What are the clinical implications of this study? The results of this study suggest that cTBNA remains a useful technique in the diagnosis of mediastinal adenopathy with almost a 50% yield despite multiple operators with varying experience performing the procedure. This is especially important for the developing world, where EBUS-TBNA is not easily available due to constraints of cost while cTBNA can be readily introduced with no added costs. The results of the study do not imply that operators without EBUS misunderstand the mediastinal anatomy and are not correctly aspirating a lymph node station. Rather, the fellows undergoing training perform cTBNA procedures better, due to superior understanding of the mediastinal anatomy after watching and training on EBUS. Thus, if academic institutes acquire EBUS and train their fellows in both the TBNA techniques, it is likely that the yield of cTBNA would increase after performing EBUS-TBNA.

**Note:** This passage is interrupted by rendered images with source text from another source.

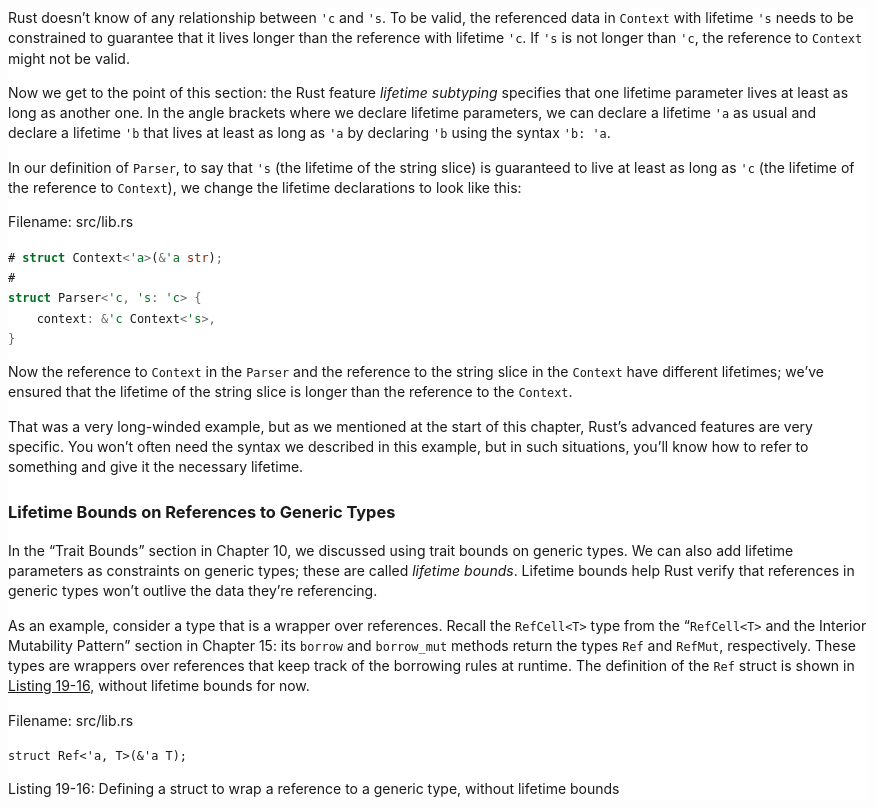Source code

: Rust doesn’t know of any relationship between `'c` and `'s`. To be valid, the
referenced data in `Context` with lifetime `'s` needs to be constrained to
guarantee that it lives longer than the reference with lifetime `'c`. If `'s`
is not longer than `'c`, the reference to `Context` might not be valid.

Now we get to the point of this section: the Rust feature *lifetime
subtyping* specifies that one lifetime parameter lives at least as long as
another one. In the angle brackets where we declare lifetime parameters, we can
declare a lifetime `'a` as usual and declare a lifetime `'b` that lives at
least as long as `'a` by declaring `'b` using the syntax `'b: 'a`.

In our definition of `Parser`, to say that `'s` (the lifetime of the string
slice) is guaranteed to live at least as long as `'c` (the lifetime of the
reference to `Context`), we change the lifetime declarations to look like this:

<span class="filename">Filename: src/lib.rs</span>

```rust
# struct Context<'a>(&'a str);
#
struct Parser<'c, 's: 'c> {
    context: &'c Context<'s>,
}
```

Now the reference to `Context` in the `Parser` and the reference to the string
slice in the `Context` have different lifetimes; we’ve ensured that the
lifetime of the string slice is longer than the reference to the `Context`.

That was a very long-winded example, but as we mentioned at the start of this
chapter, Rust’s advanced features are very specific. You won’t often need the
syntax we described in this example, but in such situations, you’ll know how to
refer to something and give it the necessary lifetime.

### Lifetime Bounds on References to Generic Types

In the “Trait Bounds” section in Chapter 10, we discussed using trait bounds on
generic types. We can also add lifetime parameters as constraints on generic
types; these are called *lifetime bounds*. Lifetime bounds help Rust verify
that references in generic types won’t outlive the data they’re referencing.

As an example, consider a type that is a wrapper over references. Recall the
`RefCell<T>` type from the “`RefCell<T>` and the Interior Mutability Pattern”
section in Chapter 15: its `borrow` and `borrow_mut` methods return the types
`Ref` and `RefMut`, respectively. These types are wrappers over references that
keep track of the borrowing rules at runtime. The definition of the `Ref`
struct is shown in [Listing 19-16][Listing-19-16], without lifetime bounds for now.

<span class="filename">Filename: src/lib.rs</span>

[Listing-19-16]: #Listing-19-16
<a name="Listing-19-16"></a>

```rust,ignore,does_not_compile
struct Ref<'a, T>(&'a T);
```

<span class="caption">Listing 19-16: Defining a struct to wrap a reference to a
generic type, without lifetime bounds</span>


[Listing-19-12]: #Listing-19-12
[Listing-19-13]: #Listing-19-13
[Listing-19-14]: #Listing-19-14
[Listing-19-15]: #Listing-19-15
[Listing-19-17]: #Listing-19-17
[Listing-19-18]: #Listing-19-18
[Listing-19-19]: #Listing-19-19
[Listing-19-12]: ch19-02-advanced-lifetimes.html#Listing-19-12
[Listing-19-13]: ch19-02-advanced-lifetimes.html#Listing-19-13
[Listing-19-14]: ch19-02-advanced-lifetimes.html#Listing-19-14
[Listing-19-15]: ch19-02-advanced-lifetimes.html#Listing-19-15
[Listing-19-16]: ch19-02-advanced-lifetimes.html#Listing-19-16
[Listing-19-17]: ch19-02-advanced-lifetimes.html#Listing-19-17
[Listing-19-18]: ch19-02-advanced-lifetimes.html#Listing-19-18
[Listing-19-19]: ch19-02-advanced-lifetimes.html#Listing-19-19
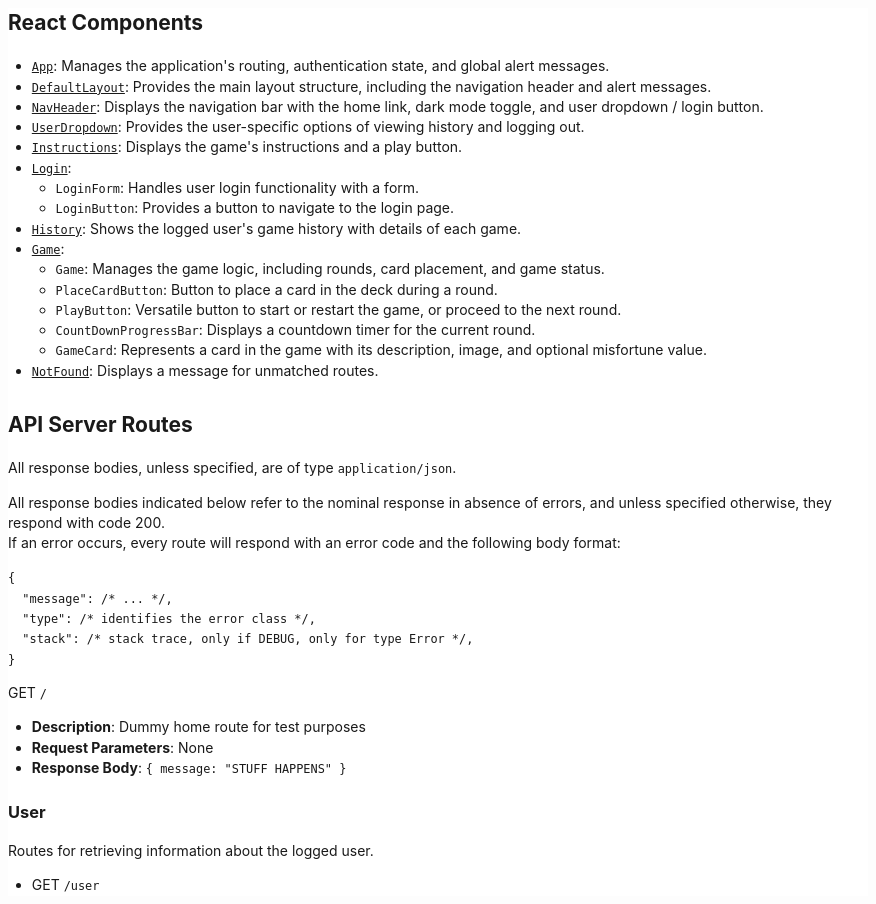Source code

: ## React Components

- [`App`](./client/src/App.jsx): Manages the application's routing, authentication state, and global alert messages.
- [`DefaultLayout`](./client/src/components/DefaultLayout.jsx): Provides the main layout structure, including the navigation header and alert messages.
- [`NavHeader`](./client/src/components/NavHeader.jsx): Displays the navigation bar with the home link, dark mode toggle, and user dropdown / login button.
- [`UserDropdown`](./client/src/components/UserDropdown.jsx): Provides the user-specific options of viewing history and logging out.
- [`Instructions`](./client/src/components/Instructions.jsx): Displays the game's instructions and a play button.
- [`Login`](./client/src/components/Login.jsx):
  - `LoginForm`: Handles user login functionality with a form.
  - `LoginButton`: Provides a button to navigate to the login page.
- [`History`](./client/src/components/History.jsx): Shows the logged user's game history with details of each game.
- [`Game`](./client/src/components/Game.jsx):
  - `Game`: Manages the game logic, including rounds, card placement, and game status.
  - `PlaceCardButton`: Button to place a card in the deck during a round.
  - `PlayButton`: Versatile button to start or restart the game, or proceed to the next round.
  - `CountDownProgressBar`: Displays a countdown timer for the current round.
  - `GameCard`: Represents a card in the game with its description, image, and optional misfortune value.
- [`NotFound`](./client/src/components/NotFound.jsx): Displays a message for unmatched routes.

## API Server Routes

All response bodies, unless specified, are of type `application/json`.

All response bodies indicated below refer to the nominal response in absence of errors, and unless specified otherwise, they respond with code 200.\
If an error occurs, every route will respond with an error code and the following body format:

```jsonc
{
  "message": /* ... */,
  "type": /* identifies the error class */,
  "stack": /* stack trace, only if DEBUG, only for type Error */,
}
```

GET `/`

- **Description**: Dummy home route for test purposes
- **Request Parameters**: None
- **Response Body**: `{ message: "STUFF HAPPENS" }`

### User

Routes for retrieving information about the logged user.

- GET `/user`
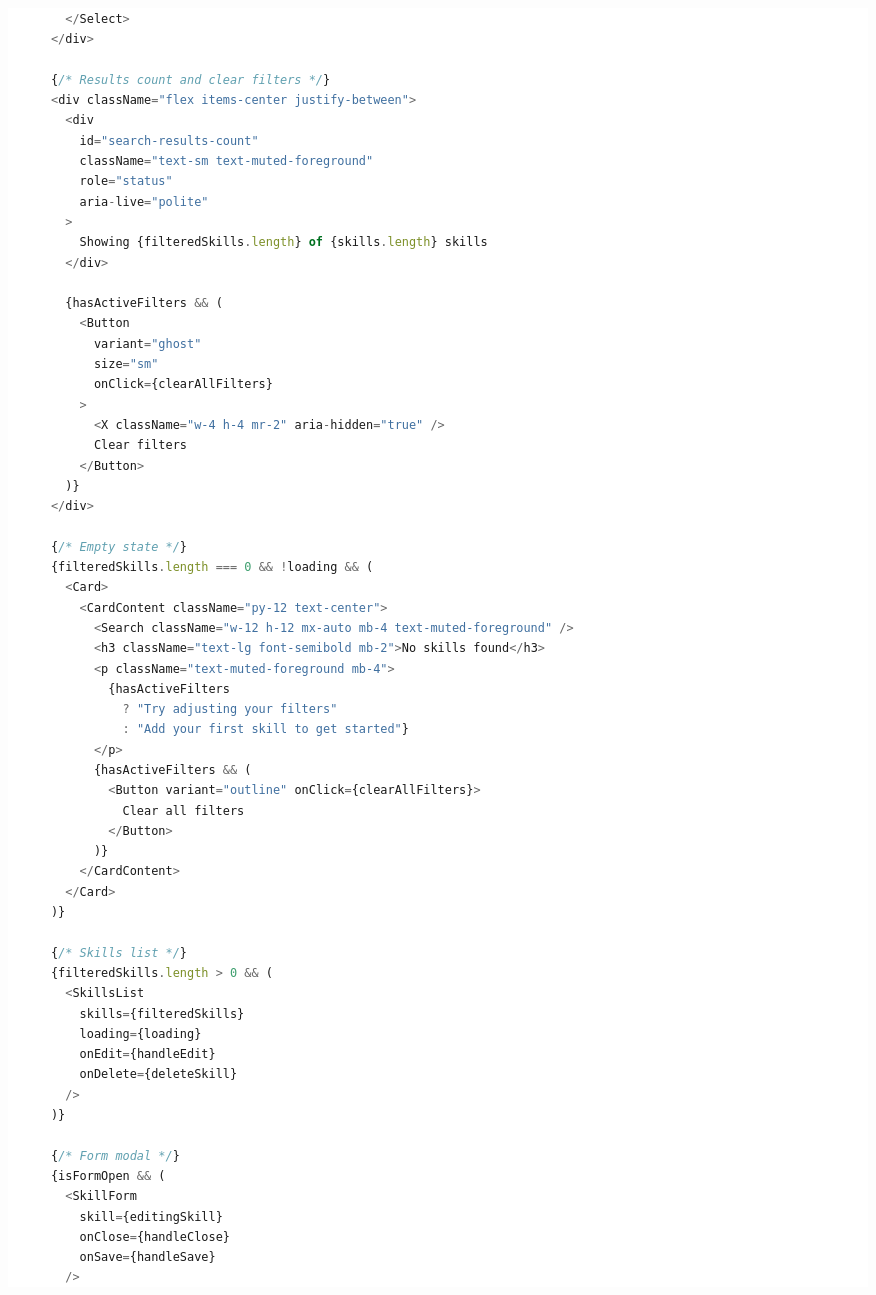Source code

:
 ```typescript
        </Select>
      </div>

      {/* Results count and clear filters */}
      <div className="flex items-center justify-between">
        <div 
          id="search-results-count"
          className="text-sm text-muted-foreground"
          role="status"
          aria-live="polite"
        >
          Showing {filteredSkills.length} of {skills.length} skills
        </div>
        
        {hasActiveFilters && (
          <Button
            variant="ghost"
            size="sm"
            onClick={clearAllFilters}
          >
            <X className="w-4 h-4 mr-2" aria-hidden="true" />
            Clear filters
          </Button>
        )}
      </div>

      {/* Empty state */}
      {filteredSkills.length === 0 && !loading && (
        <Card>
          <CardContent className="py-12 text-center">
            <Search className="w-12 h-12 mx-auto mb-4 text-muted-foreground" />
            <h3 className="text-lg font-semibold mb-2">No skills found</h3>
            <p className="text-muted-foreground mb-4">
              {hasActiveFilters
                ? "Try adjusting your filters"
                : "Add your first skill to get started"}
            </p>
            {hasActiveFilters && (
              <Button variant="outline" onClick={clearAllFilters}>
                Clear all filters
              </Button>
            )}
          </CardContent>
        </Card>
      )}

      {/* Skills list */}
      {filteredSkills.length > 0 && (
        <SkillsList
          skills={filteredSkills}
          loading={loading}
          onEdit={handleEdit}
          onDelete={deleteSkill}
        />
      )}

      {/* Form modal */}
      {isFormOpen && (
        <SkillForm
          skill={editingSkill}
          onClose={handleClose}
          onSave={handleSave}
        />
```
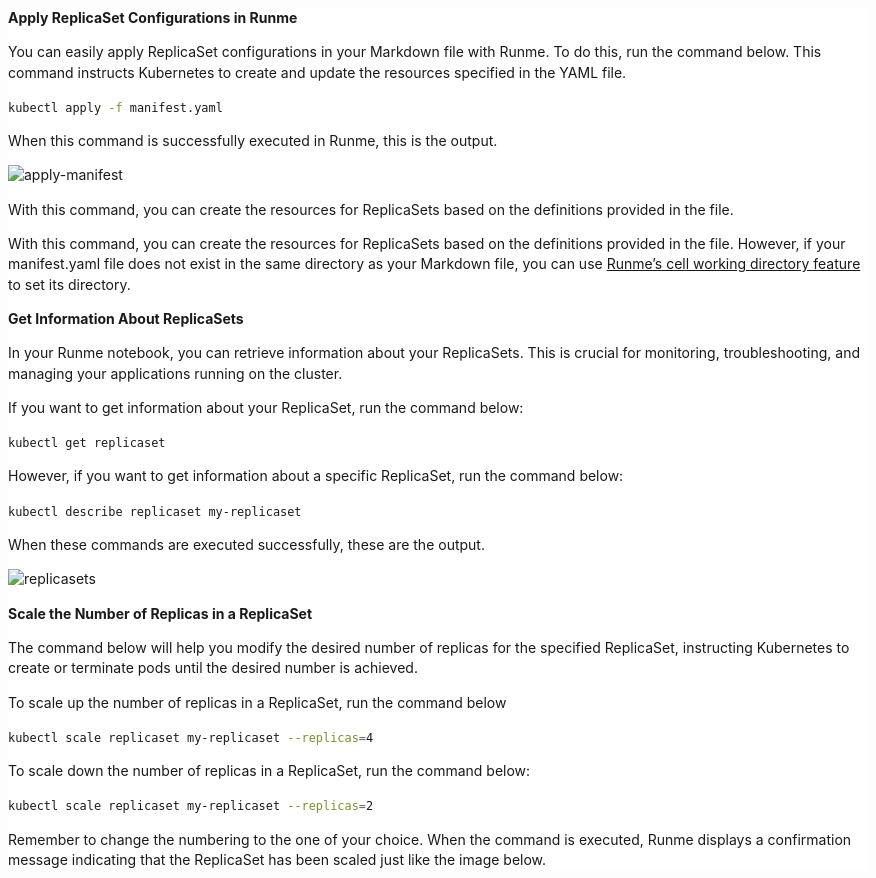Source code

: **Apply ReplicaSet Configurations in Runme**

You can easily apply ReplicaSet configurations in your Markdown file with Runme. To do this, run the command below. This command instructs Kubernetes to create and update the resources specified in the YAML file.

```sh {"id":"01HYB7TTXYQ3XW5X9XQ842PG4B"}
kubectl apply -f manifest.yaml
```

When this command is successfully executed in Runme, this is the output.

![apply-manifest](../../../static/img/guide-page/runme-apply-manifest.png)

With this command, you can create the resources for ReplicaSets based on the definitions provided in the file.

With this command, you can create the resources for ReplicaSets based on the definitions provided in the file. However, if your manifest.yaml file does not exist in the same directory as your Markdown file, you can use [Runme’s cell working directory feature](../../configuration/cell-level#cells-current-working-directory) to set its directory.

**Get Information About ReplicaSets**

In your Runme notebook, you can retrieve information about your ReplicaSets. This is crucial for monitoring, troubleshooting, and managing your applications running on the cluster.

If you want to get information about your ReplicaSet, run the command below:

```sh {"id":"01HYB7XM9JZ0G86T8ZGJJGFZCN"}
kubectl get replicaset
```

However, if you want to get information about a specific ReplicaSet, run the command below:

```sh {"id":"01HYB7Y71EHW34WVFPWQHQQSB8"}
kubectl describe replicaset my-replicaset
```

When these commands are executed successfully, these are the output.

![replicasets](../../../static/img/guide-page/runme-get-replica.png)

**Scale the Number of Replicas in a ReplicaSet**

The command below will help you modify the desired number of replicas for the specified ReplicaSet, instructing Kubernetes to create or terminate pods until the desired number is achieved.

To scale up the number of replicas in a ReplicaSet, run the command below

```sh {"id":"01HYB7ZRN70A857X8YRACN4063"}
kubectl scale replicaset my-replicaset --replicas=4
```

To scale down the number of replicas in a ReplicaSet, run the command below:

```sh {"id":"01HYB80ATVSWXFT5DNNH2X6GE3"}
kubectl scale replicaset my-replicaset --replicas=2
```

Remember to change the numbering to the one of your choice. When the command is executed, Runme displays a confirmation message indicating that the ReplicaSet has been scaled just like the image below.
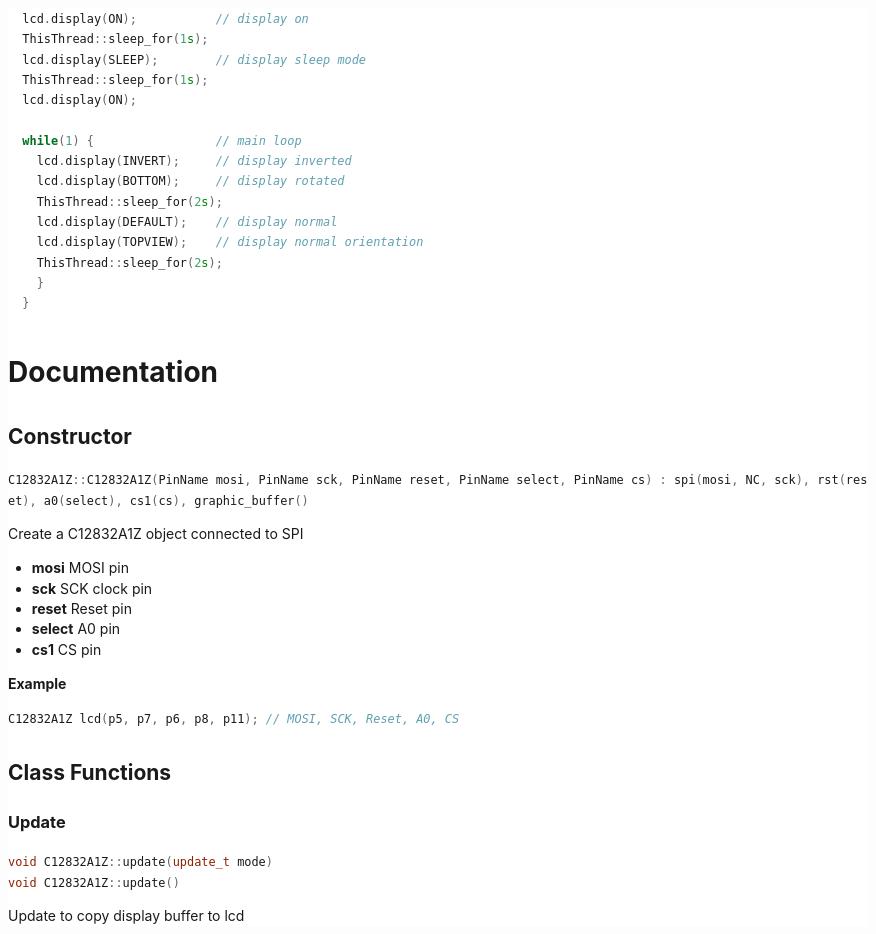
 ```cpp
  lcd.display(ON);           // display on
  ThisThread::sleep_for(1s);
  lcd.display(SLEEP);        // display sleep mode
  ThisThread::sleep_for(1s);
  lcd.display(ON);

  while(1) {                 // main loop
    lcd.display(INVERT);     // display inverted
    lcd.display(BOTTOM);     // display rotated
    ThisThread::sleep_for(2s);
    lcd.display(DEFAULT);    // display normal
    lcd.display(TOPVIEW);    // display normal orientation
    ThisThread::sleep_for(2s);
    }
  }


```

# Documentation

## Constructor

```cpp
C12832A1Z::C12832A1Z(PinName mosi, PinName sck, PinName reset, PinName select, PinName cs) : spi(mosi, NC, sck), rst(reset), a0(select), cs1(cs), graphic_buffer()
```

Create a C12832A1Z object connected to SPI

- **mosi** MOSI pin
- **sck** SCK clock pin
- **reset** Reset pin
- **select** A0 pin
- **cs1** CS pin

**Example**

```cpp
C12832A1Z lcd(p5, p7, p6, p8, p11); // MOSI, SCK, Reset, A0, CS
```

## Class Functions

### Update

```cpp
void C12832A1Z::update(update_t mode)
void C12832A1Z::update()
```

Update to copy display buffer to lcd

Finally, the study has a few limitations. This is a retrospective time-series analysis, a study design fraught with confounders and bias. The increase in the diagnostic yield could also be due to several factors other than the introduction of EBUS. We implemented a strict cTBNA procedure protocol that was not in place prior to EBUS. Also, we meticulously observed and recorded the data of lymph node location and size for all patients undergoing TBNA (both conventional and EBUS guided), after the introduction of EBUS.[19-21] The increased diagnostic yield may also reflect a selection bias as only patients with significantly enlarged lymph nodes (short axis lymph node size of at least one centimeter on CT scan) at stations 4R and 7 underwent cTBNA, after the introduction of EBUS while those with smaller nodes underwent EBUS-TBNA. The learning curve of the cytopathologist dealing with cTBNA and EBUS-TBNA might have also significantly improved between 2006 and 2015 and could have contributed to the results. It is also possible that inter-individual differences in the skill of different bronchoscopists could have led to differences in the study results. However, the procedure of bronchoscopy was performed by fellows and consultants throughout the study period. Although with years, the skill of the operator is likely to improve but the dynamics of the training program at our centre ensured symmetry throughout the study period. Each year new fellows are inducted and perform bronchoscopy only after training adequately on the simulator, under direct supervision of the consultant. Hence, skills of different operators are very unlikely to affect the differences in the results of the current study. Finally, all these limitations are partially offset by the high procedural volume at our center.

In conclusion, introduction of EBUS-TBNA procedure at a bronchoscopy facility enhances the diagnostic yield of c-TBNA in patients with mediastinal lymphadenopathy. However, due to the retrospective nature of our study, prospective studies are required to confirm our study findings.